Unsere vier Branchenexperten (oben, von rechts): Handan Isik, Dipay; Stephan Bruckner, Liechtenstein Life. Unten von rechts: Jürgen Henzler, Alte Leipziger Lebensversicherung; Matthias Pendl, Standard Life. © rawpixel.com / Freepik
  • Von Oliver Lepold
  • 30.11.2021 um 15:40
artikel drucken artikel drucken
lesedauer Lesedauer: ca. 07:25 Min

Welche Chancen haben Nettopolicen, als transparente und oft günstigere Alternative zu Provisionstarifen aus ihrem Nischendasein hervorzutreten? Das besprach Pfefferminzia mit vier Branchenexperten.

Wie lassen sich Nettopolicen mit dem Wunsch von Vermittlern, ihre Einnahmeseite durch Servicegebühren breiter aufzustellen, sinnvoll in einem Geschäftsmodell verbinden?

Bruckner: Der Vermittler merkt, was sein Unternehmen werthaltig macht.
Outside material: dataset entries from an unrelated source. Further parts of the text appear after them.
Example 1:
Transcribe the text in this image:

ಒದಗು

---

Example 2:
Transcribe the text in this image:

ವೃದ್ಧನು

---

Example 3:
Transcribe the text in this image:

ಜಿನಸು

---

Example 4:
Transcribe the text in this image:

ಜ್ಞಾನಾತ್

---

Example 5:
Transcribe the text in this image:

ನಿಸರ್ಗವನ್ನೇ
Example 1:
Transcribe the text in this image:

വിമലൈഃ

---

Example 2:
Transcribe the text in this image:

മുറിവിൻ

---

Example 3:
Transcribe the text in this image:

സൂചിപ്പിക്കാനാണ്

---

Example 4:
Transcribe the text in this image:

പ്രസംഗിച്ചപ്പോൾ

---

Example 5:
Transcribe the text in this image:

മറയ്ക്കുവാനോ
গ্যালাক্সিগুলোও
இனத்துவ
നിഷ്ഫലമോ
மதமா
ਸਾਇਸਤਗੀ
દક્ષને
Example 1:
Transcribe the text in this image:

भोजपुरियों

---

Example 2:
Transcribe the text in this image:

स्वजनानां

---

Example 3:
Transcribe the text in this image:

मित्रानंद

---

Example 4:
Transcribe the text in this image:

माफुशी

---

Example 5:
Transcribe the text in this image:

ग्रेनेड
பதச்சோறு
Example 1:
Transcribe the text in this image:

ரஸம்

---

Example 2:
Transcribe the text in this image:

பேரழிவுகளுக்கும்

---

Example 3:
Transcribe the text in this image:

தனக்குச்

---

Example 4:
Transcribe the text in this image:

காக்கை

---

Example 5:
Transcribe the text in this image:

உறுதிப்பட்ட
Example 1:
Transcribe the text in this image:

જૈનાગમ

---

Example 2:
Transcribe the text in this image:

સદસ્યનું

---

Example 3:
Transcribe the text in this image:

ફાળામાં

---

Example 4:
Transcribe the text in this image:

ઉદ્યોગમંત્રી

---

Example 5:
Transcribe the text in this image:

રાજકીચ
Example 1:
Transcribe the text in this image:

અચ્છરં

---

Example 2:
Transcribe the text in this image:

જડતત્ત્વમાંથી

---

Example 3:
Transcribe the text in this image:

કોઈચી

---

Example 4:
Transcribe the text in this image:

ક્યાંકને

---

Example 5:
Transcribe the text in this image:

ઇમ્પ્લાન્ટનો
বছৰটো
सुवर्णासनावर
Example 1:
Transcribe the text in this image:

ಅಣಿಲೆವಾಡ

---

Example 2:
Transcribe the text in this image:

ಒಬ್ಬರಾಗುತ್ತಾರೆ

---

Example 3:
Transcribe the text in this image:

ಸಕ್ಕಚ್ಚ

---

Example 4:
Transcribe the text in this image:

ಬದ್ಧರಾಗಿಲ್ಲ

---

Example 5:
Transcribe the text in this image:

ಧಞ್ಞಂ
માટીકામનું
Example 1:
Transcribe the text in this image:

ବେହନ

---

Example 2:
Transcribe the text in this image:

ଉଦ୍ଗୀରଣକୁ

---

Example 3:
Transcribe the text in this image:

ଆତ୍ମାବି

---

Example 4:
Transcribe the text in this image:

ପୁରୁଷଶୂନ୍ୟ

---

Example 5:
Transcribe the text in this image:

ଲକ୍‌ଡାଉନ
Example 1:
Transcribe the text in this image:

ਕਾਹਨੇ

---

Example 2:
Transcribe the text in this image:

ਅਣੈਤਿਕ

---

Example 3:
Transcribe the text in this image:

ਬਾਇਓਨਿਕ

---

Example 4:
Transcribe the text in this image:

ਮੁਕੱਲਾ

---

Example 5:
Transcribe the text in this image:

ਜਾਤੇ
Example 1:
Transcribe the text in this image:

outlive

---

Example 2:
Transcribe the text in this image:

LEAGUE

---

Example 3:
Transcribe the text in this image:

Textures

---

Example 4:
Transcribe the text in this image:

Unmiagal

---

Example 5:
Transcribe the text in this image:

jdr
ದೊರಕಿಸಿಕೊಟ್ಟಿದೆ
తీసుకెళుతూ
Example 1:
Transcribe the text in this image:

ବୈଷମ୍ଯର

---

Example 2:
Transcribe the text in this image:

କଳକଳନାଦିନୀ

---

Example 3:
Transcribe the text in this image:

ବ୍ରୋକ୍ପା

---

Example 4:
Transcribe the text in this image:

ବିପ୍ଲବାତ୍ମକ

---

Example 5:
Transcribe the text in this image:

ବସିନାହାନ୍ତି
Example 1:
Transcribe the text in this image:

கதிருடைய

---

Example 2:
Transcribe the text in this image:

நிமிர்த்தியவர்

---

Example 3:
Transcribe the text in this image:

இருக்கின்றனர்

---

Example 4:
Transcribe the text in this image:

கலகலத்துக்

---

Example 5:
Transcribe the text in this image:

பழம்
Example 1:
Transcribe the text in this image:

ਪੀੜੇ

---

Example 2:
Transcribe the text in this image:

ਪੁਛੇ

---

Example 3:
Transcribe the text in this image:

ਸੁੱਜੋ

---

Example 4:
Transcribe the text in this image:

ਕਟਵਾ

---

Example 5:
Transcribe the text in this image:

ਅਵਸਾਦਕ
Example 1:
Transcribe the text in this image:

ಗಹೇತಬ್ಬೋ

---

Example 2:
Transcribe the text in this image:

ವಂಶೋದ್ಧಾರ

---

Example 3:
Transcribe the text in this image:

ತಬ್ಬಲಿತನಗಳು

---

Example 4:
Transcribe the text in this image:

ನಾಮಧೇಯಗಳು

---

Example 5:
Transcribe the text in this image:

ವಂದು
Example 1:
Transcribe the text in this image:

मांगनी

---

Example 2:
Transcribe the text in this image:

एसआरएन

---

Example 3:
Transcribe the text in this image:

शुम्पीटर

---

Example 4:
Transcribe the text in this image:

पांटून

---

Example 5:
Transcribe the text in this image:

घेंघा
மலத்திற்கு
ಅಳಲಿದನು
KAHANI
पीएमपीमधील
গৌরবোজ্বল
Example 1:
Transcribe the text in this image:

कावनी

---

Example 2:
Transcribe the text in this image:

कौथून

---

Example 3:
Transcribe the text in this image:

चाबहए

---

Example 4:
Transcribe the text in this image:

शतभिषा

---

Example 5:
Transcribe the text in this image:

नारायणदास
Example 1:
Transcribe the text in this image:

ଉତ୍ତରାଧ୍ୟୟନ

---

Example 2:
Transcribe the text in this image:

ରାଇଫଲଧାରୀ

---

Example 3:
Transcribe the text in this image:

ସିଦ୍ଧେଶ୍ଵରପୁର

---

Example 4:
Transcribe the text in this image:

Und das sind weniger Abschlussprovisionen, sondern eher laufende Einnahmen. Diese sind für eine Bewertung skalierbar. Man muss unterscheiden: Das Honorar bezieht sich auf Beratung und Vermittlung, aber alles was darüber hinausgeht, kann sich der Vermittler über ein Service-Entgelt vergüten lassen. Diese Serviceleistung muss klar definiert sein, etwa durch eigene AGBs. Da gibt es noch viele Unsicherheiten. Vermittler fragen etwa, wie mache ich das, darf ich überhaupt Rechnungen stellen, ist das Honorar umsatzsteuerbefreit? Daher passen professionelle Plattformen, die dem Vermittler dabei helfen, genau in die Zeit.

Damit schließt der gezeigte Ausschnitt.